The Best Things and Stuff of 2025 (166 points by adityaathalye)
The Best Things and Stuff of 2025: This is the author's (Fogus) annual personal, curated list of notable discoveries from the year, including articles, videos, and people. The list has no particular order and includes both new and older items, covering diverse topics like a deep-dive into recursive real arithmetic for calculators, a documentary on people living in Japanese manga cafes, an artist's song composition process, and an interview about tech in art. It serves as a eclectic repository of interesting finds.
How Lewis Carroll computed determinants (2023) (153 points by tzury)
How Lewis Carroll computed determinants: The article describes "Dodgson condensation," a method for computing matrix determinants invented by Charles Dodgson (Lewis Carroll). The algorithm works by iteratively condensing a matrix, calculating new elements from the determinants of 2x2 sub-matrices, and dividing by interior elements from previous steps to maintain accuracy. Originally designed for hand calculation, the method has features that also make it suitable and efficient for machine computation, as detailed in Carroll's surprisingly readable 1867 paper.
Researchers develop a camera that can focus on different distances at once (11 points by gnabgib)
Researchers develop a camera that can focus on different distances at once: Researchers at Carnegie Mellon University have created a novel lens system that can capture an entire scene in sharp focus simultaneously, regardless of the distance of objects within it. This breakthrough solves the long-standing depth-of-field limitation in conventional optics. The technology, which received a Best Paper Honorable Mention at ICCV 2025, has transformative potential for applications in photography, microscopy, and smartphone cameras by eliminating focus blur.
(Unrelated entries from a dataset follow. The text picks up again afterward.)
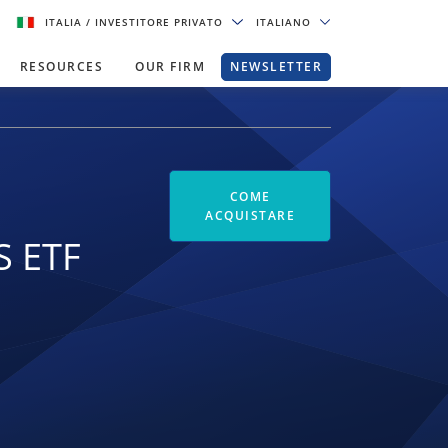
ITALIA
/ INVESTITORE PRIVATO
ITALIANO
RESOURCES
OUR FIRM
NEWSLETTER
COME
ACQUISTARE
S ETF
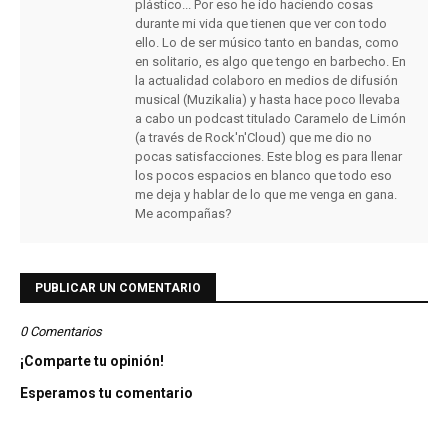
plástico... Por eso he ido haciendo cosas
durante mi vida que tienen que ver con todo
ello. Lo de ser músico tanto en bandas, como
en solitario, es algo que tengo en barbecho. En
la actualidad colaboro en medios de difusión
musical (Muzikalia) y hasta hace poco llevaba
a cabo un podcast titulado Caramelo de Limón
(a través de Rock'n'Cloud) que me dio no
pocas satisfacciones. Este blog es para llenar
los pocos espacios en blanco que todo eso
me deja y hablar de lo que me venga en gana.
Me acompañas?
PUBLICAR UN COMENTARIO
0 Comentarios
¡Comparte tu opinión!
Esperamos tu comentario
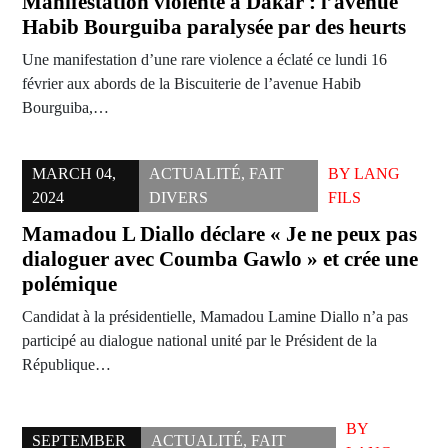
Manifestation violente à Dakar : l’avenue
Habib Bourguiba paralysée par des heurts
Une manifestation d’une rare violence a éclaté ce lundi 16
février aux abords de la Biscuiterie de l’avenue Habib
Bourguiba,…
MARCH 04,
ACTUALITÉ
,
FAIT
BY
LANG
2024
DIVERS
FILS
Mamadou L Diallo déclare « Je ne peux pas
dialoguer avec Coumba Gawlo » et crée une
polémique
Candidat à la présidentielle, Mamadou Lamine Diallo n’a pas
participé au dialogue national unité par le Président de la
République…
BY
SEPTEMBER
ACTUALITÉ
,
FAIT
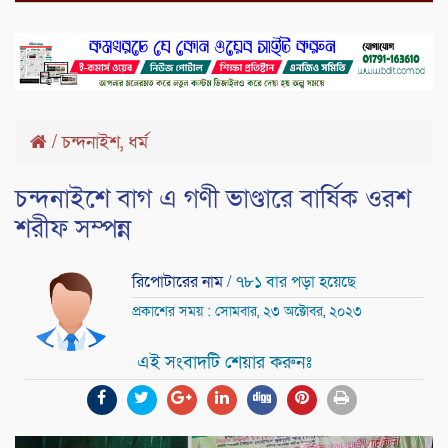
,
/
চন্দনাইশ
ধর্ম
চন্দনাইশে বাগ এ গণী ভাণ্ডারে বার্ষিক ওরশ
শরীফ সম্পন্ন
রিপোটারের নাম
/ ৭৮১ বার পড়া হয়েছে
প্রকাশের সময় : সোমবার, ২৩ অক্টোবর, ২০২৩
এই সংবাদটি শেয়ার করুনঃ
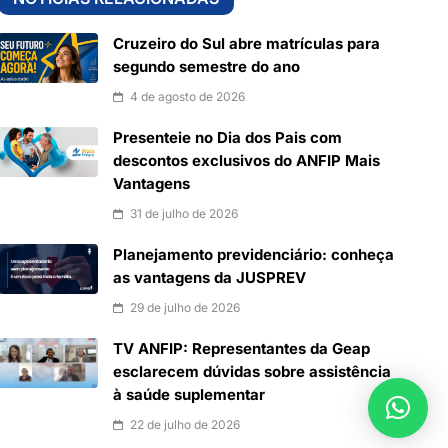
Cruzeiro do Sul abre matrículas para
segundo semestre do ano
4 de agosto de 2026
Presenteie no Dia dos Pais com
descontos exclusivos do ANFIP Mais
Vantagens
31 de julho de 2026
Planejamento previdenciário: conheça
as vantagens da JUSPREV
29 de julho de 2026
TV ANFIP: Representantes da Geap
esclarecem dúvidas sobre assistência
à saúde suplementar
22 de julho de 2026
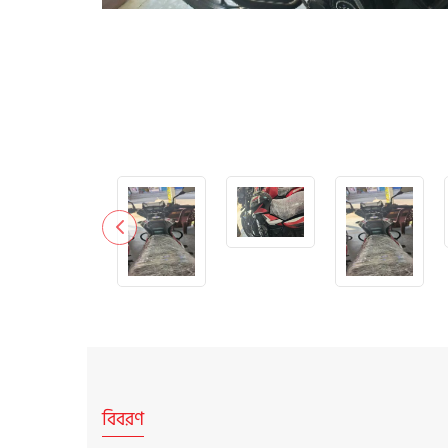
বিবরণ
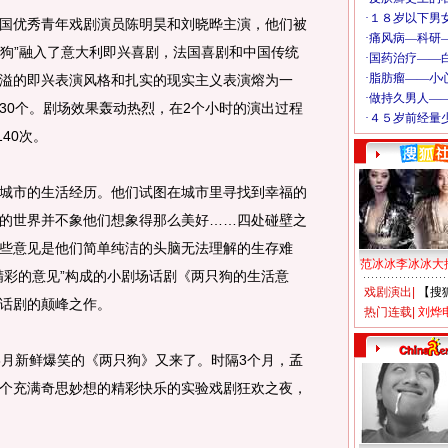
优秀青年戏剧演员陈明昊和刘晓晔主演，他们被
只狗”融入了意大利即兴喜剧，法国喜剧和中国传统
溢的即兴表演风格和扎实的现实主义表演熔为一
30个。剧场效果轰动热烈，在2个小时的演出过程
40次。
市的生活经历。他们试图在城市里寻找到幸福的
的世界并不象他们想象得那么美好……四处碰壁之
些意见是他们简单纯洁的头脑无法理解的生存难
范冰冰李冰冰大
精彩的意见”构成的小剧场话剧《两只狗的生活意
戏剧演出
|
【搜
话剧的颠峰之作。
热门连载
|
刘烨
月新鲜爆笑的《两只狗》又来了。时隔3个月，孟
个充满奇思妙想的精彩快乐的实验戏剧狂欢之夜，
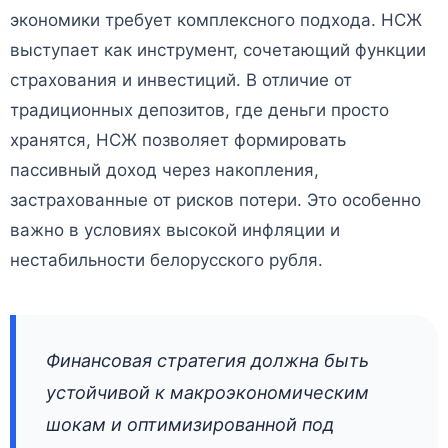
экономики требует комплексного подхода. НСЖ
выступает как инструмент, сочетающий функции
страхования и инвестиций. В отличие от
традиционных депозитов, где деньги просто
хранятся, НСЖ позволяет формировать
пассивный доход через накопления,
застрахованные от рисков потери. Это особенно
важно в условиях высокой инфляции и
нестабильности белорусского рубля.
Финансовая стратегия должна быть
устойчивой к макроэкономическим
шокам и оптимизированной под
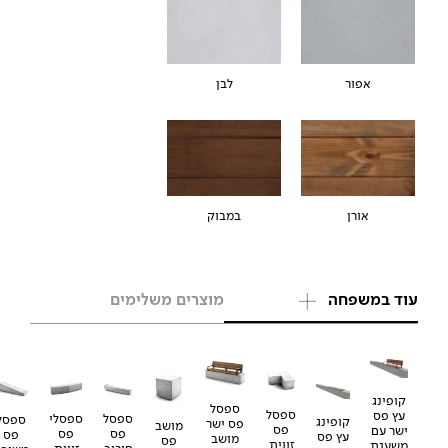
אפור
לבן
אורן
במבוק
עוד במשפחה
מוצרים משלימים
קופינג
ספסל
ספסל
עץ פס
ספסל
ספסלי
ספסל
קופינג
פס ישר
מושב
פס
ישר עם
פס
פס
פס
עץ פס
מושב
פס
זווית
משענת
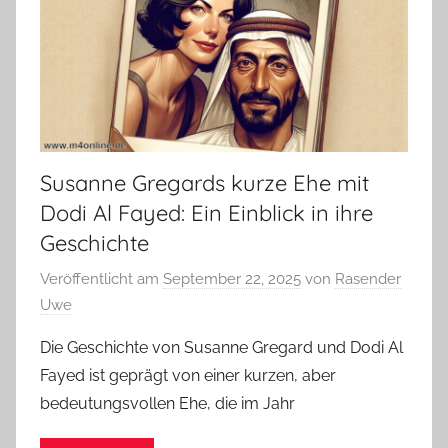
Susanne Gregards kurze Ehe mit
Dodi Al Fayed: Ein Einblick in ihre
Geschichte
Veröffentlicht am
September 22, 2025
von
Rasender
Uwe
Die Geschichte von Susanne Gregard und Dodi Al
Fayed ist geprägt von einer kurzen, aber
bedeutungsvollen Ehe, die im Jahr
One million (small web) screenshots (42 points by squidhunter)
One million (small web) screenshots: The author critiques mainstream content discovery based on popularity (e.g., Common Crawl lists) and champions the "small web"—a less commercial, more substance-focused corner of the internet. Inspired by another screenshot project, the author is building tools specifically for discovering and recommending content from this "small web." The post reflects a desire to move beyond algorithmically driven, profit-maximizing content towards more niche, high-quality, and personally interesting websites.
Show HN: Witr – Explain why a process is running on your Linux system (239 points by pranshuparmar)
Show HN: Witr – Explain why a process is running on your Linux system: witr is a command-line tool that answers the question "Why is this running?" on a Linux system. It goes beyond existing state-inspection tools (ps, systemctl, etc.) by automatically correlating data across processes, services, supervisors, containers, and sockets to trace and explain the root cause of a process's execution. The tool aims to simplify debugging and system understanding by revealing indirect and non-obvious causation chains.
Trend: The Critical Importance of Foundational Tool & Infrastructure Performance.
uv article underscores that raw performance is now a primary feature, not a bonus.Trend: The Gradual Shift Toward Static Typing in Dynamic Language Ecosystems.
Trend: Re-evaluation and Modern Implementation of Classical Algorithms.
Trend: The Need for Curated, High-Quality Data Discovery Beyond Popularity.
Trend: Computational Imaging and Novel Sensors as New Data Frontiers.